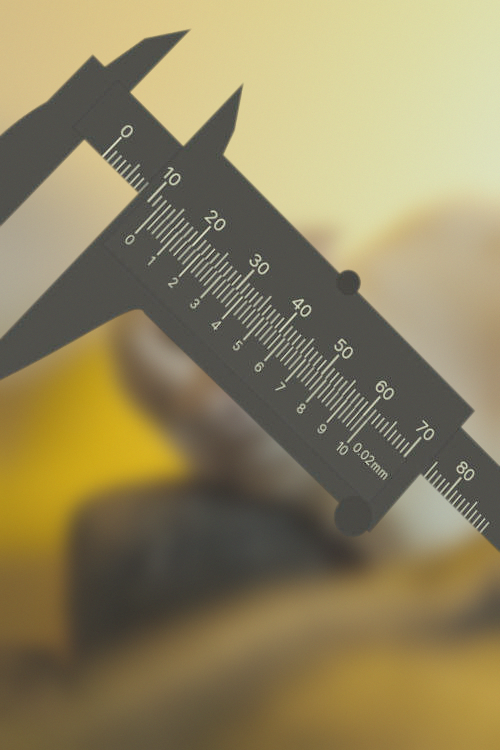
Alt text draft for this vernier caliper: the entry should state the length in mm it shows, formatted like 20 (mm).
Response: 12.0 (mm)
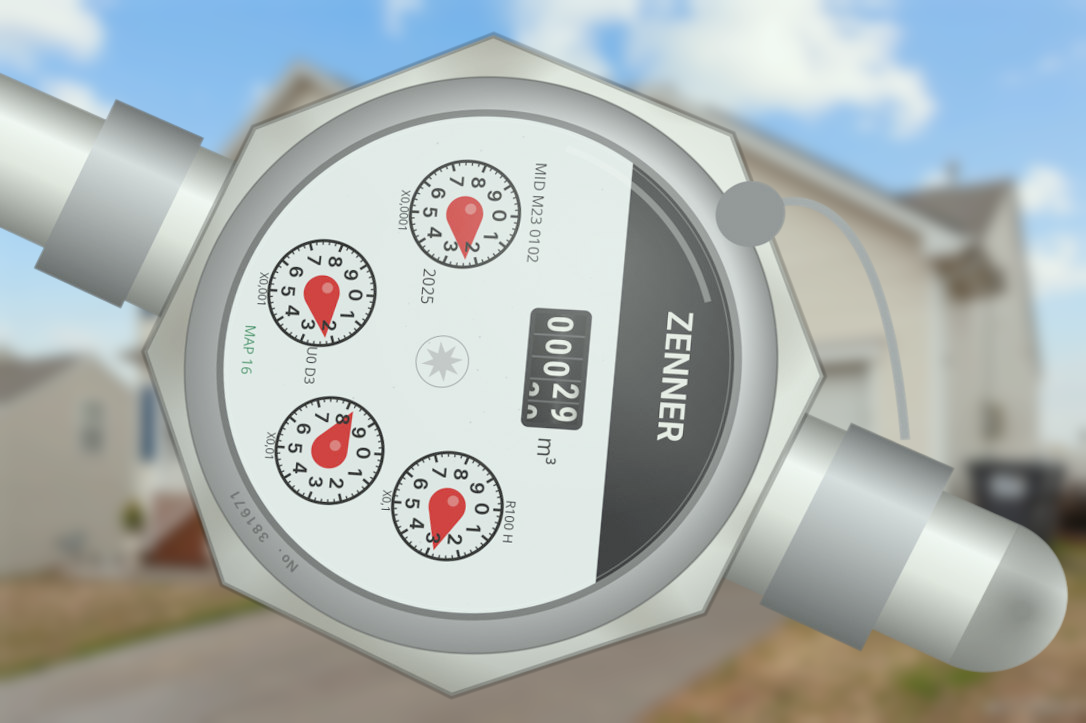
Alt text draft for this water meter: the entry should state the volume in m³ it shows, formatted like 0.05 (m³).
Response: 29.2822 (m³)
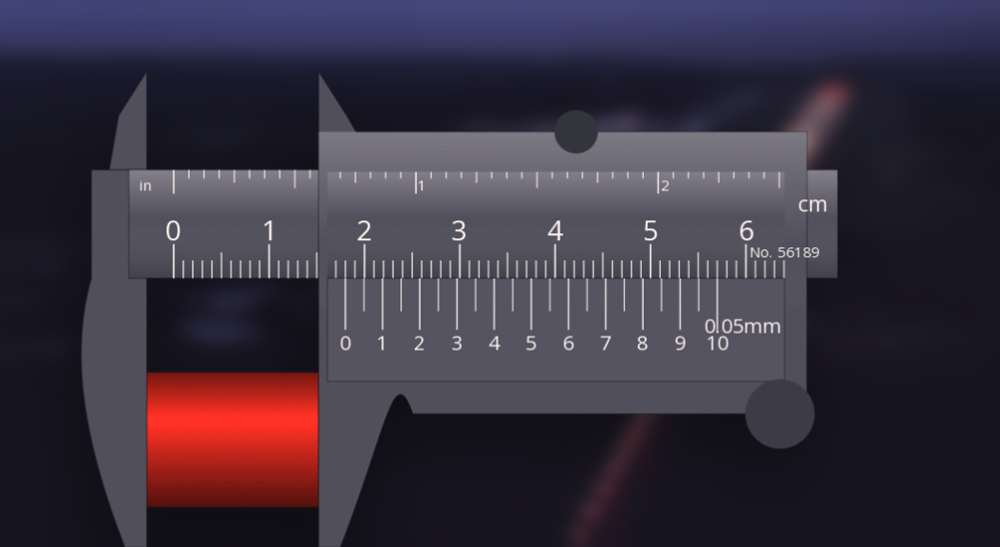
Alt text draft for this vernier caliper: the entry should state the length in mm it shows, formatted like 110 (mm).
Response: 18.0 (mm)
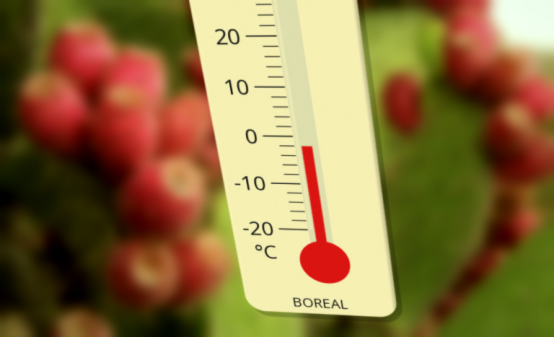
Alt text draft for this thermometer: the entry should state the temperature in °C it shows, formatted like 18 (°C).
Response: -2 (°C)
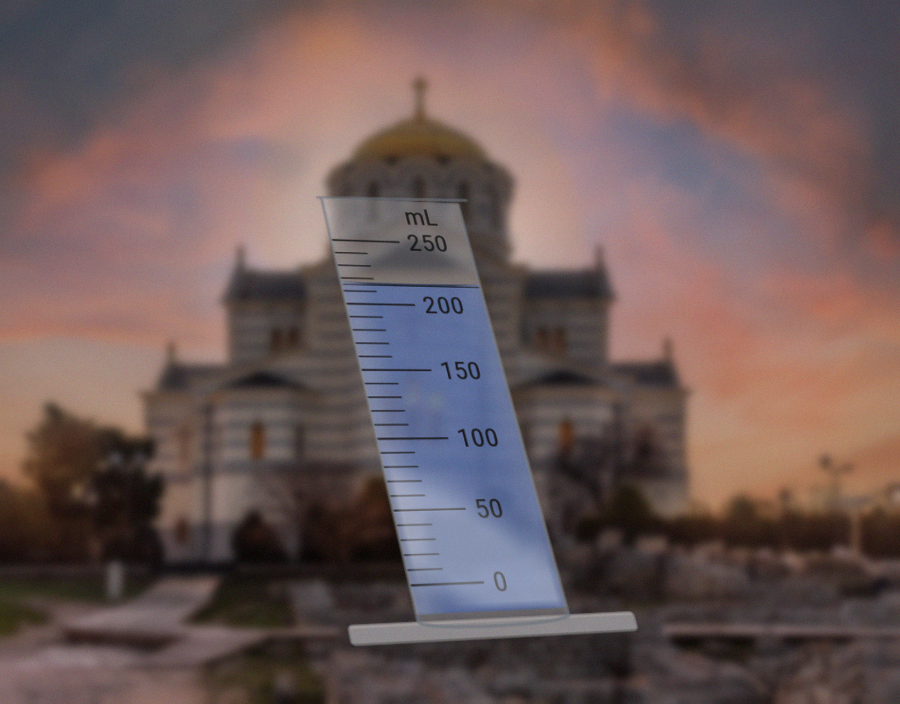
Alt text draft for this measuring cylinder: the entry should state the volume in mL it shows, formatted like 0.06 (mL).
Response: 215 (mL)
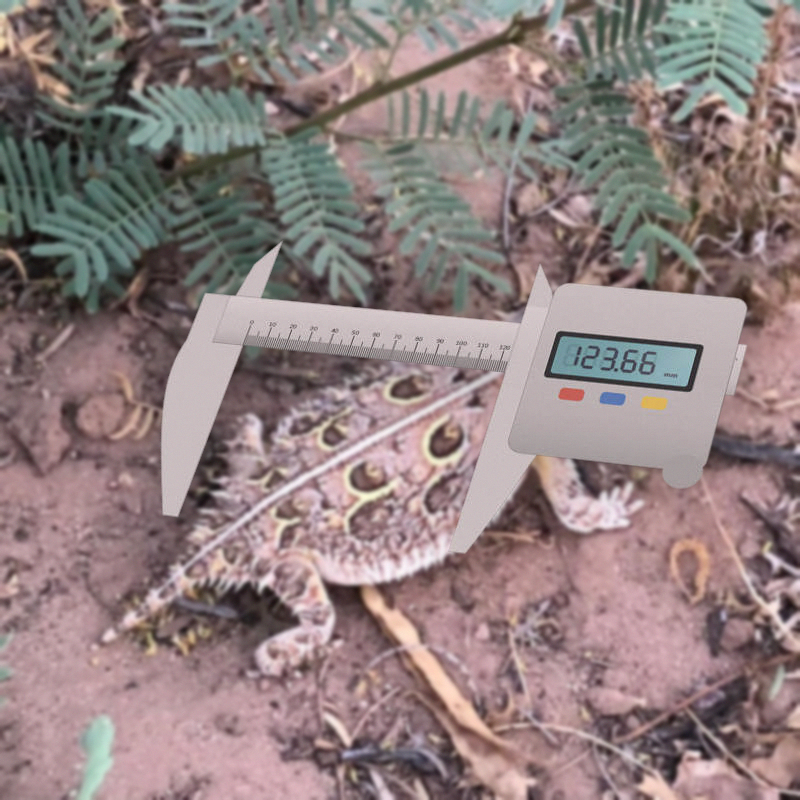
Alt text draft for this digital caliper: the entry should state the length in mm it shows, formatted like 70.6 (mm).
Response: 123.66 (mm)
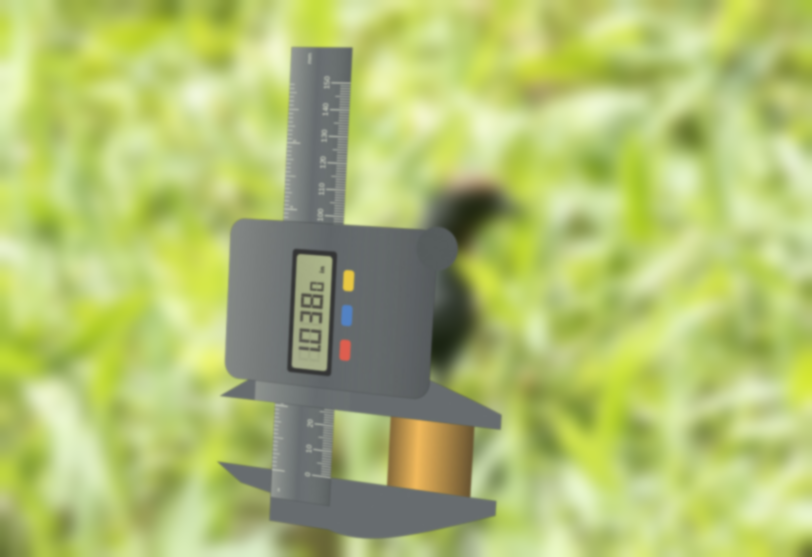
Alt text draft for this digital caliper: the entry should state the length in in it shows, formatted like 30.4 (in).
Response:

## Prompt
Put the lines above into a numbered list, leaving out any blank lines and all of the pictures.

## The answer
1. Alt text draft for this vernier caliper: the entry should state the length in mm it shows, formatted like 20 (mm).
2. Response: 12.0 (mm)
3. Alt text draft for this water meter: the entry should state the volume in m³ it shows, formatted like 0.05 (m³).
4. Response: 29.2822 (m³)
5. Alt text draft for this vernier caliper: the entry should state the length in mm it shows, formatted like 110 (mm).
6. Response: 18.0 (mm)
7. Alt text draft for this thermometer: the entry should state the temperature in °C it shows, formatted like 18 (°C).
8. Response: -2 (°C)
9. Alt text draft for this measuring cylinder: the entry should state the volume in mL it shows, formatted like 0.06 (mL).
10. Response: 215 (mL)
11. Alt text draft for this digital caliper: the entry should state the length in mm it shows, formatted like 70.6 (mm).
12. Response: 123.66 (mm)
13. Alt text draft for this digital caliper: the entry should state the length in in it shows, formatted like 30.4 (in).
14. Response:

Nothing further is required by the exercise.